Extracted data:
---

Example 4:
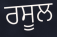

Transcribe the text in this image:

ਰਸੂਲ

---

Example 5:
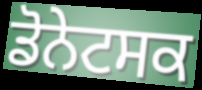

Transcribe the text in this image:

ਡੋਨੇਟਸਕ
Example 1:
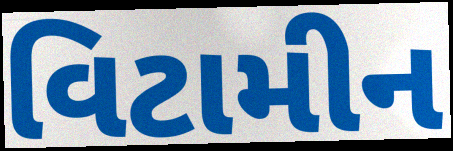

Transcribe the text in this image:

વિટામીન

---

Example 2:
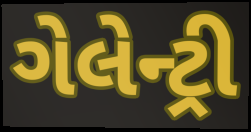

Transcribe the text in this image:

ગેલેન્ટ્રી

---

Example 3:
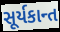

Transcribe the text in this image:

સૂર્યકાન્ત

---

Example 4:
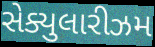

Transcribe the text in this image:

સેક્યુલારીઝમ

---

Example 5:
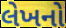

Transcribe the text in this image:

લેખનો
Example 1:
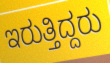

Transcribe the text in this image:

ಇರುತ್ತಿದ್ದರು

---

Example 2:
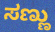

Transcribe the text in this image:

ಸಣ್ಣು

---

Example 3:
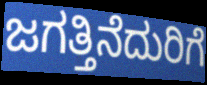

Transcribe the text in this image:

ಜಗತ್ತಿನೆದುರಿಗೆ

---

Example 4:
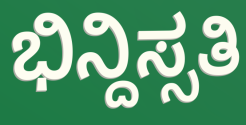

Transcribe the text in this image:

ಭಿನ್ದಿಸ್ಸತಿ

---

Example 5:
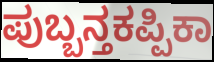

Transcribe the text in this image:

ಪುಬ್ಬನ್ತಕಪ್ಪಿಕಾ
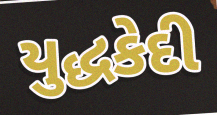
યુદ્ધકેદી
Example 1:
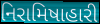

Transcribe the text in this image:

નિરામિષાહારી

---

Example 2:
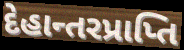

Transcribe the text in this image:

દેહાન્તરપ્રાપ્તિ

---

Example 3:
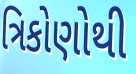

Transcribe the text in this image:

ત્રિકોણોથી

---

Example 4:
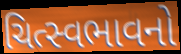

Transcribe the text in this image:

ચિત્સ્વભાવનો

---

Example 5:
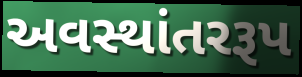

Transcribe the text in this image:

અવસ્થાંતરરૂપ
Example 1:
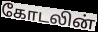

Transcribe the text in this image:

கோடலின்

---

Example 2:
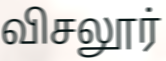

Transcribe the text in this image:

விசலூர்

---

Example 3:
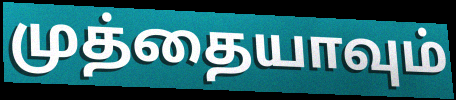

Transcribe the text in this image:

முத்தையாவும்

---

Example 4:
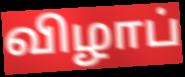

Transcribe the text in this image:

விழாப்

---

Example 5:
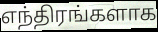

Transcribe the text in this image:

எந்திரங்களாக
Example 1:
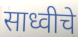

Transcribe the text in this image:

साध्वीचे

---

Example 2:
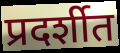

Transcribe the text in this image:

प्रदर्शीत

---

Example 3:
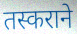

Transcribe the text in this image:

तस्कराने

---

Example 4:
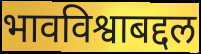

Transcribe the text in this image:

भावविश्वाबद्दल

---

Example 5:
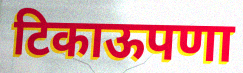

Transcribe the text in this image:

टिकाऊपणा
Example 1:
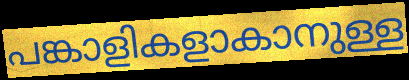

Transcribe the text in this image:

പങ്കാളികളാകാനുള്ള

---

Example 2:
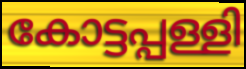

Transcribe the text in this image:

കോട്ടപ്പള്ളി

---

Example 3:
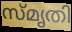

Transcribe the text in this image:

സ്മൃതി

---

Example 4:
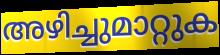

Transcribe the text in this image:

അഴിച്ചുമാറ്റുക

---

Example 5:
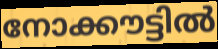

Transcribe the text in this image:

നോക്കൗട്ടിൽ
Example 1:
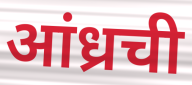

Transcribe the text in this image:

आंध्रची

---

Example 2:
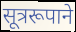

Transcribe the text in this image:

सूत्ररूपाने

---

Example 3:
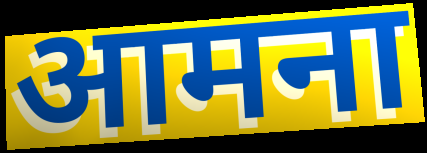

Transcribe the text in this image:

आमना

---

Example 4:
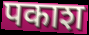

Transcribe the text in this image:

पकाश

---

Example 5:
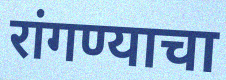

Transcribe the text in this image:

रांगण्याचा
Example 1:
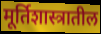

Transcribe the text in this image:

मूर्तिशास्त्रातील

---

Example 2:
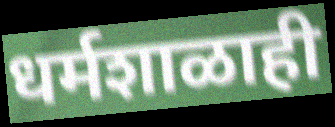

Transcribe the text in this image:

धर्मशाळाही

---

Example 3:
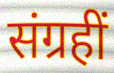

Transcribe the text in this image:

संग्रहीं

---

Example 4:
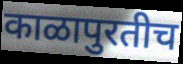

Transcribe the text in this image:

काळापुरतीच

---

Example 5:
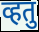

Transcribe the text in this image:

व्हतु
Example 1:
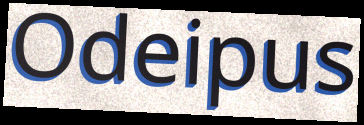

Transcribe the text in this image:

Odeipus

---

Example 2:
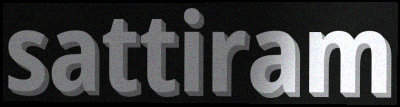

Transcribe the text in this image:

Exercise description:
Please provide a faithful transcription of all the data, pictures excluded.

Exercise solution:
---

Example 4:

Transcribe the text in this image:

ਰਸੂਲ

---

Example 5:

Transcribe the text in this image:

ਡੋਨੇਟਸਕ
Example 1:

Transcribe the text in this image:

વિટામીન

---

Example 2:

Transcribe the text in this image:

ગેલેન્ટ્રી

---

Example 3:

Transcribe the text in this image:

સૂર્યકાન્ત

---

Example 4:

Transcribe the text in this image:

સેક્યુલારીઝમ

---

Example 5:

Transcribe the text in this image:

લેખનો
Example 1:

Transcribe the text in this image:

ಇರುತ್ತಿದ್ದರು

---

Example 2:

Transcribe the text in this image:

ಸಣ್ಣು

---

Example 3:

Transcribe the text in this image:

ಜಗತ್ತಿನೆದುರಿಗೆ

---

Example 4:

Transcribe the text in this image:

ಭಿನ್ದಿಸ್ಸತಿ

---

Example 5:

Transcribe the text in this image:

ಪುಬ್ಬನ್ತಕಪ್ಪಿಕಾ
યુદ્ધકેદી
Example 1:

Transcribe the text in this image:

નિરામિષાહારી

---

Example 2:

Transcribe the text in this image:

દેહાન્તરપ્રાપ્તિ

---

Example 3:

Transcribe the text in this image:

ત્રિકોણોથી

---

Example 4:

Transcribe the text in this image:

ચિત્સ્વભાવનો

---

Example 5:

Transcribe the text in this image:

અવસ્થાંતરરૂપ
Example 1:

Transcribe the text in this image:

கோடலின்

---

Example 2:

Transcribe the text in this image:

விசலூர்

---

Example 3:

Transcribe the text in this image:

முத்தையாவும்

---

Example 4:

Transcribe the text in this image:

விழாப்

---

Example 5:

Transcribe the text in this image:

எந்திரங்களாக
Example 1:

Transcribe the text in this image:

साध्वीचे

---

Example 2:

Transcribe the text in this image:

प्रदर्शीत

---

Example 3:

Transcribe the text in this image:

तस्कराने

---

Example 4:

Transcribe the text in this image:

भावविश्वाबद्दल

---

Example 5:

Transcribe the text in this image:

टिकाऊपणा
Example 1:

Transcribe the text in this image:

പങ്കാളികളാകാനുള്ള

---

Example 2:

Transcribe the text in this image:

കോട്ടപ്പള്ളി

---

Example 3:

Transcribe the text in this image:

സ്മൃതി

---

Example 4:

Transcribe the text in this image:

അഴിച്ചുമാറ്റുക

---

Example 5:

Transcribe the text in this image:

നോക്കൗട്ടിൽ
Example 1:

Transcribe the text in this image:

आंध्रची

---

Example 2:

Transcribe the text in this image:

सूत्ररूपाने

---

Example 3:

Transcribe the text in this image:

आमना

---

Example 4:

Transcribe the text in this image:

पकाश

---

Example 5:

Transcribe the text in this image:

रांगण्याचा
Example 1:

Transcribe the text in this image:

मूर्तिशास्त्रातील

---

Example 2:

Transcribe the text in this image:

धर्मशाळाही

---

Example 3:

Transcribe the text in this image:

संग्रहीं

---

Example 4:

Transcribe the text in this image:

काळापुरतीच

---

Example 5:

Transcribe the text in this image:

व्हतु
Example 1:

Transcribe the text in this image:

Odeipus

---

Example 2:

Transcribe the text in this image:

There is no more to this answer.